1. Build a network that gets the data as an input and has to predict the same data as an output.

2. Somewhere in that network, preferably close to the output layer, add a layer E of size n, where n is the number of dimensions you want to reduce the data to.

3. Train the network.

4. Run your data through the network and extract the output from the layer E as the reduced dimension representation of said data.

5. Since we know from training the network that the values generated by E are good enough to reconstruct the input values, they must be a good representation.

This is a very simple explanation compared to that of most “classic” nonlinear DR algorithms. Even more importantly, it uses no mathematics whatsoever. Or rather, it uses a heap of mathematics, but it’s all abstracted away behind the word “train”.

Consider for a moment the specific case of DR. It could be argued that a subset of AEs are basically performing PCA (1) (2).

In the case of most “real” AEs however, they are nonlinear. We could see them as doing the same thing as a kernel PCA, but removing the need for us to choose the kernel.

AEs are also impressive because they “work well”. Most people working on a hard DR problem will probably use some brand of AE (e.g. a VAE).

Even more than that, AEs are fairly “generic” compared to other nonlinear DR algorithms, and there are a lot of these algorithms. So, one can strive to understand when and why to apply various DR algorithms, or one can strive to understand AEs. The end result will be similar in efficacy when applied to various problems, but understanding AEs is much quicker than understanding a few dozen other DR algorithms.

Even better, in order to understand AEs the only “hard” part is understanding neural networks, but neural networks are a very broad tool so many people may already possess some understanding of them.

To understand neural networks, you need three other concepts: automatic differentiation as used to compute the gradients, loss computation and optimization.

Automatic differentiation is hard, to the extent that I assume most people otherwise skilled in coding and ML wouldn’t be able to replicate Google’s jax or Pytorch’s autograd. Luckily for us, automatic differentiation is very easy to abstract away and explain: “Based on a loss function computed between the real values and your outputs (the error), we use {magic} to estimate how much every weight and bias was responsible for that error and whether it’s influence increased or decreased the error.
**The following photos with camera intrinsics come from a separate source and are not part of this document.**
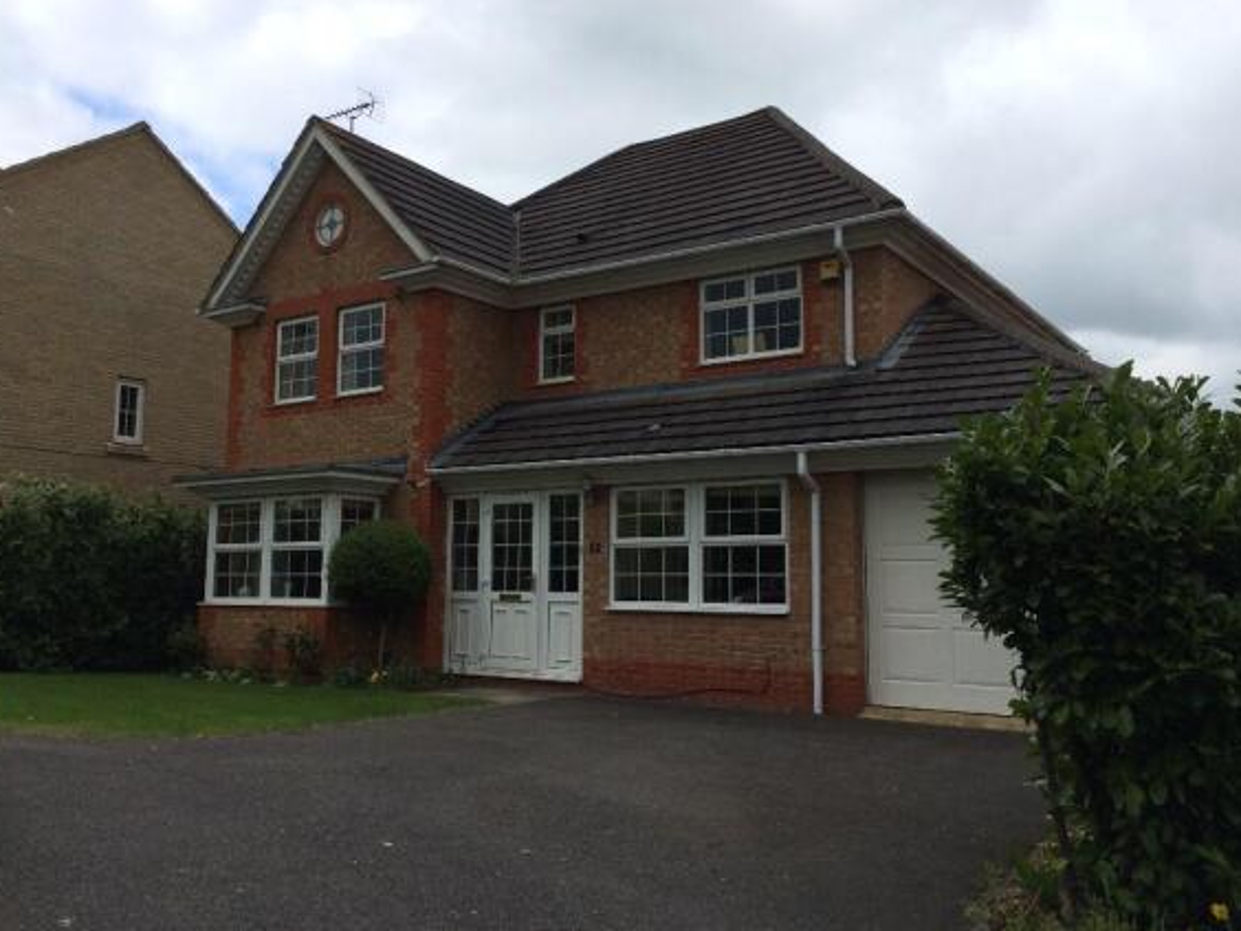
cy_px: 461
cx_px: 626
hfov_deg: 58.4
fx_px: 1111
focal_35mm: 31
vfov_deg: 45.4
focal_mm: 4.12
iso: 32
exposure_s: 1/1642
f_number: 2.2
Furthermore, we can use {magic} to do this efficiently in batches”.

This sort of explanation is not that satisfactory, but I doubt most people go through life acquiring a much deeper understanding than this. I have no strong evidence that this is true, but empirically I notice new papers about new optimizers and loss functions pop up every day on /r/MachineLearning. I can’t remember the last time I saw a paper proposing significant improvements to common autograd methods or scrapping them altogether for something new.

Optimizers are… not that hard. Explaining something like Adam or random gradient descent to someone is fairly intuitive. Since the optimization itself is applied to rather trivial 2d functions and the process is just repeated a lot of times, it’s not that hard to conceptualize how it works. Alas, you can probably construct a “just so” story for why optimizers work similar to the one above, tell people to use AdamW and the world will be just fine.

Loss functions are certainly a trivial concept and if you stick to the heuristic behind basic loss functions and don’t try to factor them into crazy inferences, I’d argue anyone could probably write their own loss functions the same way they write their own training loops.

It’s really tough to argue how much “harder” it is to understand these three concepts to the degree where you can understand how to design neural networks, versus how hard it is to understand the kernel trick. I would certainly say they are probably in the same difficulty and time ballpark.

However, the advantages of neural networks are:

a) You don’t actually have to deeply understand the concept of automatic differentiation and optimization in order to design a network that does roughly what you want.

b) Once you learn the three basic concepts, you have the foundation on which to understand anything neural network related. Be it AEs, RNNs, CNNs, Residual blocks/nets or transformers.